__O QUE SE PEDE__
- 1) Copie fielmente, da entrevista sobre a biografia musical de Porto Alegre, o trecho que vai de "Nesse primeiro volume, sem" até "assim por diante?".
- 2) Passe para o inglês a seguinte frase da entrevista sobre a biografia musical de Porto Alegre: "O livro termina justamente no grande apocalipse local que é a chegada do videoteipe."

__BLOCO DE TEXTO__
◆ ◆ ◆

PORTO ALEGRE: UMA BIOGRAFIA MUSICAL – entrevista com Arthur de Faria
Nessa edição de Sepé, conversamos com o professor, músico e pesquisador Arthur de Faria. O Arthur acabou de autografar aquele que é o primeiro volume da sua “Biografia Musical de Porto Alegre”, numa edição da Arquipélago Editorial. Até aqui, é um projeto de quatro livros. Para saber mais do andamento de seu trabalho de pesquisa e conversar um tanto a respeito do livro, entrevistamos o autor para os leitores da Sepé.
Teu livro é uma história musical de Porto Alegre, mas supera bastante a questão musical, quer dizer, é um documento a respeito da cidade e de como se viveu a experiência da música por aqui. Pode ser lido como história da música, mas também como antropologia cultural. Nele, pode-se acompanhar também a história da mídia e dos espaços culturais da cidade ao longo da história. Na tua visão autoral e de pesquisador, há algum momento de toda essa história que te chama mais a atenção? Como, por exemplo, um momento de apogeu? Ou “apogeus”?
Nesse primeiro volume, sem dúvida os anos 1920 e 1930. A cidade efervescia de novidades, como de resto o ocidente destas décadas. Foi a chegada do cinema, das jazz bands, o começo do rádio, o samba explodindo de um instante para o outro e, ao mesmo tempo, era um momento em que Porto Alegre ainda tinha muitas das particularidades que depois seriam patroladas a partir do ultranacionalismo unificador que Getúlio impõe a partir do Estado Novo.
Em contrapartida, quais os momentos de “crise” que tu apontarias e como se lidou por aqui com os momentos de transição musicais, como, por exemplo, os que são visíveis nas transições da era do disco, do cinema, do rádio e assim por diante?

O livro termina justamente no grande apocalipse local que é a chegada do videoteipe. Quando a televisão começou a roubar em massa os anunciantes de rádio e as emissoras tiveram de demitir suas centenas de artistas contratados, quase todos migraram para o novo meio, que era feito todo ao vivo. Nunca antes nem depois os portoalegrenses viram tanto seus artistas quanto nos poucos antes que correram entre este momento e a chegada do videoteipe, que matou quase instantaneamente a TV ao vivo, mantendo só o jornalismo e desempregando novamente centenas de músicos, cantoras, cantores, atores, atrizes, diretores… Foi a migração em massa que expulsou daqui gente como Elis, Breno Sauer, Manfredo Fest e dezenas de outros músicos – pra não falar no pessoal do teatro, que fazia o teleteatro.

◆ ◆ ◆

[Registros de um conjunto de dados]

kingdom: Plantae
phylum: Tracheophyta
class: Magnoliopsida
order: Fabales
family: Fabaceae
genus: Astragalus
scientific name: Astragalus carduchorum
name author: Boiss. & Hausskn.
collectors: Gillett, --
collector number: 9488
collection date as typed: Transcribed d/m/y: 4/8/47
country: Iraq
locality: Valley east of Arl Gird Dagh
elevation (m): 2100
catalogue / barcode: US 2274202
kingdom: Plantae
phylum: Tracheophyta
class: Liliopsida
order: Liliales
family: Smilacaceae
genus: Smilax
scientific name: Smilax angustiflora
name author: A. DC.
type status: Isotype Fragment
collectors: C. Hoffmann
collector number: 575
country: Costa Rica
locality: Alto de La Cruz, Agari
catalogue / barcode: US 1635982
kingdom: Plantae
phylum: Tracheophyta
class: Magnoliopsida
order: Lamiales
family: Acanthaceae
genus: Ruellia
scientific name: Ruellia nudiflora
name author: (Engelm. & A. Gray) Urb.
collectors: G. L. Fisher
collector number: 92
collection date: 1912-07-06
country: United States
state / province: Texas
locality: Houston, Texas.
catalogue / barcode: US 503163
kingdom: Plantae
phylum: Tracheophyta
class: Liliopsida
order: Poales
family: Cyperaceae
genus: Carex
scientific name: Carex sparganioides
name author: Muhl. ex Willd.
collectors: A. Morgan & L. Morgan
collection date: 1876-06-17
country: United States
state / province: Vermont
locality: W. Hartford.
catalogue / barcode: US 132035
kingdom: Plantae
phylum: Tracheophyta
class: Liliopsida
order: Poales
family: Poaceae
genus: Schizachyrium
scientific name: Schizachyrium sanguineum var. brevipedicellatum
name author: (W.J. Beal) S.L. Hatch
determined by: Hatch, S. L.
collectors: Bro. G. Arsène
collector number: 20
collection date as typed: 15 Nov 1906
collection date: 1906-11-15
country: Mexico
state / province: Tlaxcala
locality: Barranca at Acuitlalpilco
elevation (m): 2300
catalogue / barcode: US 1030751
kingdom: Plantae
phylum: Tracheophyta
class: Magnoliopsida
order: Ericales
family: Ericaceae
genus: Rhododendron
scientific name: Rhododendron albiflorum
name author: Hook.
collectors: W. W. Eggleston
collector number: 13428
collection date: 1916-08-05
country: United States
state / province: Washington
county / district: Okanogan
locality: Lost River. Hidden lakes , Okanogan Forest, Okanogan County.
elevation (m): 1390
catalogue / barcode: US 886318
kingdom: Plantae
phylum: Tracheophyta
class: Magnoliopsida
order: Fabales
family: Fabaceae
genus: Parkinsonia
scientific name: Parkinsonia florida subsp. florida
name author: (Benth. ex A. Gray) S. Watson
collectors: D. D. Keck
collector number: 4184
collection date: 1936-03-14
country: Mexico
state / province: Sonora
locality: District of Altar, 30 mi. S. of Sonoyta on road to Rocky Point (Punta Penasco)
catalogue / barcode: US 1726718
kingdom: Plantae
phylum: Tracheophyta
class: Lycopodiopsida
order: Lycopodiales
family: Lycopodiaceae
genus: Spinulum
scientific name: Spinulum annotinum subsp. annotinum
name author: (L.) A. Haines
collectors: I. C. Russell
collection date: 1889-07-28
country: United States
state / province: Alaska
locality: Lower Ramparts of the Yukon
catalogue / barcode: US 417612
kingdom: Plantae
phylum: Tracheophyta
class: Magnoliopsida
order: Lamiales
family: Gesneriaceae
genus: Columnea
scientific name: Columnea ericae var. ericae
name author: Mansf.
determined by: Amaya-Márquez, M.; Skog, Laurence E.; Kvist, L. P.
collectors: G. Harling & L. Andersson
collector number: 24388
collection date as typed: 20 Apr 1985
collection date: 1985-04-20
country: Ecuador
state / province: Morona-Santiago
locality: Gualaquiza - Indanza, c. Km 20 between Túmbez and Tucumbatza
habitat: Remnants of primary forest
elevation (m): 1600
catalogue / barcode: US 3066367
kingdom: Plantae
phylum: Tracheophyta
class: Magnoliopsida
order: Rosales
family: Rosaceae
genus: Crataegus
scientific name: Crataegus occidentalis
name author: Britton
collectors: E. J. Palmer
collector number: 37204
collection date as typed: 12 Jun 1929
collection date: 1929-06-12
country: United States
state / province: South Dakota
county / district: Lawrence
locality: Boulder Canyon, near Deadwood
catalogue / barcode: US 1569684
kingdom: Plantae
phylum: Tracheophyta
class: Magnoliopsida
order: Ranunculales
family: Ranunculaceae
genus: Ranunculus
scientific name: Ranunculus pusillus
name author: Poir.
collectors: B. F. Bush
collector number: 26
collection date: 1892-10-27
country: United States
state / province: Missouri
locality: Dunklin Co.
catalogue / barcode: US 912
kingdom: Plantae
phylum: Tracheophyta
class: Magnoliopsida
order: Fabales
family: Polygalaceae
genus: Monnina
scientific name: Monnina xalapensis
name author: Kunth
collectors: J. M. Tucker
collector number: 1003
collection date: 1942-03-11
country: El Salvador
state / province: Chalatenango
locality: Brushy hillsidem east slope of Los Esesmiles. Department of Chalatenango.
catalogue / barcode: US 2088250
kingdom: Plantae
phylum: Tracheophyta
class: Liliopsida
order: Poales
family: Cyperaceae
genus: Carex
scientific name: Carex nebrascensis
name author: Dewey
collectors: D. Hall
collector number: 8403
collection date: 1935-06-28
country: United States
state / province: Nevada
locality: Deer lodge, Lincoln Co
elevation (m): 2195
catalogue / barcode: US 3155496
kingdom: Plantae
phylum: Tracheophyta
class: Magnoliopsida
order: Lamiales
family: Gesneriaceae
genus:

◆ ◆ ◆

__RESPOSTAS ESCRITAS__
- 1)
Nesse primeiro volume, sem dúvida os anos 1920 e 1930. A cidade efervescia de novidades, como de resto o ocidente destas décadas. Foi a chegada do cinema, das jazz bands, o começo do rádio, o samba explodindo de um instante para o outro e, ao mesmo tempo, era um momento em que Porto Alegre ainda tinha muitas das particularidades que depois seriam patroladas a partir do ultranacionalismo unificador que Getúlio impõe a partir do Estado Novo.
Em contrapartida, quais os momentos de “crise” que tu apontarias e como se lidou por aqui com os momentos de transição musicais, como, por exemplo, os que são visíveis nas transições da era do disco, do cinema, do rádio e assim por diante?

- 2) The book ends precisely at the great local apocalypse that is the arrival of videotape.